In April, NHTSA and EPA set estimated average fleet-wide fuel economy requirements at 34.1 mpg by 2016, predicting the higher requirements will cost automakers $51.5 billion over five years and add $985 to the price of an average vehicle in 2016.

EPA and NHTSA are already at work to set new mandates for the 2017-2025 model years.

The panel praised cylinder deactivation as one of the more effective ways in reducing fuel consumption.

The feature is most cost-effective when applied to V6 and V8 engines and overhead valve engines, and generally reduces fuel consumption by 4 to 10 percent, the panel said, at a cost of about $550 per vehicle.

The panel also said downsizing engines is an important strategy -- especially when paired with turbo charging the engine.

Reductions in fuel consumption can range from 2 to 6 percent with turbo charging and downsizing.
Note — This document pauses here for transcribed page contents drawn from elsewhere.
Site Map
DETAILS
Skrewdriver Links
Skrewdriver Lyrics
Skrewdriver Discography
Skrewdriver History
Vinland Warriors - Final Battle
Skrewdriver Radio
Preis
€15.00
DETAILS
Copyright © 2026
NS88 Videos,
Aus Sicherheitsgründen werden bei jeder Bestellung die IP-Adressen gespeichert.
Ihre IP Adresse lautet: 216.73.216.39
The panel doesn't expect fuel cell vehicles to play a big role in the next 15 years and it said making electric vehicles widespread requires technological breakthroughs.

"The practicality of full performance battery electric vehicles (i.e., with driving range, trunk space, volume and acceleration comparable to those of vehicles powered with internal-combustion engines) depends on a battery cost breakthrough that the committee does not anticipate within the time horizon considered in this study," the panel wrote. "However, it is clear that small, limited-range, but otherwise full-performance battery electric vehicles will be marketed within that time frame."

The panel also praised reducing vehicle weight, noting "vehicles can be made very light with exotic materials, albeit at potentially high cost."

About 10 percent of vehicle mass can be eliminated at a cost of roughly $800 to $1,600 and can provide a fuel consumption benefit of about 6 to 7 percent, the panel said. "Reducing mass much beyond 10 percent requires attention to body structure design," the panel wrote.

The report noted that automakers have been grappling with what will replace internal combustion engines, and that they had lots of room for improvement.

In 1918, the report noted General Motors' researcher Charles Kettering "was predicting the demise of the internal combustion engine within five years because of its wasteful use of fuel energy."

"The good Lord has tolerated this foolishness of throwing away 90 percent of the energy in the fuel long enough," Kettering said.